(Records contained in a dataset)
Start of Block
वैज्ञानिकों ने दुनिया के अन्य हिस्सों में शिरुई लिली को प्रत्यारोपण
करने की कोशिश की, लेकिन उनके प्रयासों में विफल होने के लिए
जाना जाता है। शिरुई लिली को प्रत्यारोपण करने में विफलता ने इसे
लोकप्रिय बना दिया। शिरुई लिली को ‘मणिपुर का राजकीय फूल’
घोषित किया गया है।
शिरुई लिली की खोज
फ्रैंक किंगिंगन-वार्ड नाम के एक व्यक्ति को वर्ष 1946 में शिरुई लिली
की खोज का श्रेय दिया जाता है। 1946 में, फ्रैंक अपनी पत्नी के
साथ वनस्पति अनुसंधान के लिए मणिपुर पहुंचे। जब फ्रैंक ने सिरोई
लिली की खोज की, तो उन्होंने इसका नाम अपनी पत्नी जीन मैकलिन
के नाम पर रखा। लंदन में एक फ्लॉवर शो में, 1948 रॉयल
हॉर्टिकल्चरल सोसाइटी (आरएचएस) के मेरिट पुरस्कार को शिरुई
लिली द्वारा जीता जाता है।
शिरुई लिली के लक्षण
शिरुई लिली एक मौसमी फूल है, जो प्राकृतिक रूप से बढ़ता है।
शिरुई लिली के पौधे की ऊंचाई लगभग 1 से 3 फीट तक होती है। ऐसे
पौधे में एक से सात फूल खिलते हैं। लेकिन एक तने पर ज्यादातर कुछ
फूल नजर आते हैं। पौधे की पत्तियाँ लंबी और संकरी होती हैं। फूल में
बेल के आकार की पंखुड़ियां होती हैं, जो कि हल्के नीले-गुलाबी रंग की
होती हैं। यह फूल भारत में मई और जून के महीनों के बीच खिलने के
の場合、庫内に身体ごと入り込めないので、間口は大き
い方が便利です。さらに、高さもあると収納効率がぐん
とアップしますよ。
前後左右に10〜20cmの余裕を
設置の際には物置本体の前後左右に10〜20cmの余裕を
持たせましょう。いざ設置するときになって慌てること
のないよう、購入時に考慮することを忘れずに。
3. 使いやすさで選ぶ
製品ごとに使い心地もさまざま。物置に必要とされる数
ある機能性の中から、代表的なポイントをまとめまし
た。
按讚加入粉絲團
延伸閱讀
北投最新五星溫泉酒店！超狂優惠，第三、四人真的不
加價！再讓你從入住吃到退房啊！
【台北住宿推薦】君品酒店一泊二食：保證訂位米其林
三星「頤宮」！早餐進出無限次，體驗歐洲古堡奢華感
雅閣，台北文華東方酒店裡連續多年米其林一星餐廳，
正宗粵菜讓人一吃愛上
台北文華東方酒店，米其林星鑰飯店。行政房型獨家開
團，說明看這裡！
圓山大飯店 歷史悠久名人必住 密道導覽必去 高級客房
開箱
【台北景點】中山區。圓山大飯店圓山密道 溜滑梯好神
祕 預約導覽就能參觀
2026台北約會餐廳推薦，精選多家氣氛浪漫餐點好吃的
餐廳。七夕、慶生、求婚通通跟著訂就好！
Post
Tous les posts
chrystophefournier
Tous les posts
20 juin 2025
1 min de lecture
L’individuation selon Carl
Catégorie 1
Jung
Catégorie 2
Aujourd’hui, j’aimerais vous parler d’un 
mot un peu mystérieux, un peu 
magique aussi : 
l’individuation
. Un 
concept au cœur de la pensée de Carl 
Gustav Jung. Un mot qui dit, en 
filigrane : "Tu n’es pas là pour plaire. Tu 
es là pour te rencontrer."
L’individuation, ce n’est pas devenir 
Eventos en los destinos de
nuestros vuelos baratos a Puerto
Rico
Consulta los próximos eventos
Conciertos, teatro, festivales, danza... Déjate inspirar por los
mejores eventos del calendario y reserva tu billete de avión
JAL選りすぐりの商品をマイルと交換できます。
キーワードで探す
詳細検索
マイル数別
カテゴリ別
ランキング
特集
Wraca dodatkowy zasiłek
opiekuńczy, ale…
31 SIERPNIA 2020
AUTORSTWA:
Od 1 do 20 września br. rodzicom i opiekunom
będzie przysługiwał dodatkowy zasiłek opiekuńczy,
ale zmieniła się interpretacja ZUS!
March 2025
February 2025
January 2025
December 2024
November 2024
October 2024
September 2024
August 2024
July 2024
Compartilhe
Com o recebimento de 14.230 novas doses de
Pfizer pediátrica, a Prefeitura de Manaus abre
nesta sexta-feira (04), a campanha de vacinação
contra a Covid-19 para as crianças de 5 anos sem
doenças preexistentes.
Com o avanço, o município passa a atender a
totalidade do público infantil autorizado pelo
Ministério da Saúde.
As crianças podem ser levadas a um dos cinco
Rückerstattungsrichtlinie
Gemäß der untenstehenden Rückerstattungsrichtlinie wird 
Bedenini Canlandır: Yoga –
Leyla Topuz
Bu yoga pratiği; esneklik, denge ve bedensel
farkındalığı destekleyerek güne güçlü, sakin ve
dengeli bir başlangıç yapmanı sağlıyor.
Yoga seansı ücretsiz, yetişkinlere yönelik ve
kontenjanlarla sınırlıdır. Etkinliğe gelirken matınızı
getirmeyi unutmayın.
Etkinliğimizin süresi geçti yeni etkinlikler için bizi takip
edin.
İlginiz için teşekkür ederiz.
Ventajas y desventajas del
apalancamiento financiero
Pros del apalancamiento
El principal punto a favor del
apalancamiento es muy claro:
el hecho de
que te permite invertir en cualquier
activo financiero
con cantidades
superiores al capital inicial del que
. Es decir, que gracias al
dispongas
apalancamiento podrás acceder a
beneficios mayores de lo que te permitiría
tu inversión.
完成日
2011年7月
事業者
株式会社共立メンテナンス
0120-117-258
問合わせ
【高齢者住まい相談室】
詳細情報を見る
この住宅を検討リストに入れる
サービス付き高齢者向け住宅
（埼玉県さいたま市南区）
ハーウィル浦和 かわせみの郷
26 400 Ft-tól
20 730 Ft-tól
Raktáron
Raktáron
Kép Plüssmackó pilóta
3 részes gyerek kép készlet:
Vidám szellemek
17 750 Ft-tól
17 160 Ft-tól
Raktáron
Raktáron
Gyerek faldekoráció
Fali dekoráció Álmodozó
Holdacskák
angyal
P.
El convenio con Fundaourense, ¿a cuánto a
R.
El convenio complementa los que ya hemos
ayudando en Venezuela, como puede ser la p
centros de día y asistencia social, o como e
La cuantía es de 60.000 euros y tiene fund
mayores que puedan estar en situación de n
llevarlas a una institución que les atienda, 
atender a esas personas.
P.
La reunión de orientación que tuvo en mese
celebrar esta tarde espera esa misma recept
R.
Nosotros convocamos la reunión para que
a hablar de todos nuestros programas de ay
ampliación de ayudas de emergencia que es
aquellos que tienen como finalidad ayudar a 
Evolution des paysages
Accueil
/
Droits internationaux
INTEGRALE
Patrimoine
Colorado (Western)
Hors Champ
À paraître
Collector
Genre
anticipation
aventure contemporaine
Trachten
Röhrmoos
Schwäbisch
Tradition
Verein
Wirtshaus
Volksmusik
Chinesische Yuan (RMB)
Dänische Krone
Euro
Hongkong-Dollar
End of Block
Find every line in the records above that contains the word "atender", and copy each one.

Com o avanço, o município passa a atender a
atender a esas personas.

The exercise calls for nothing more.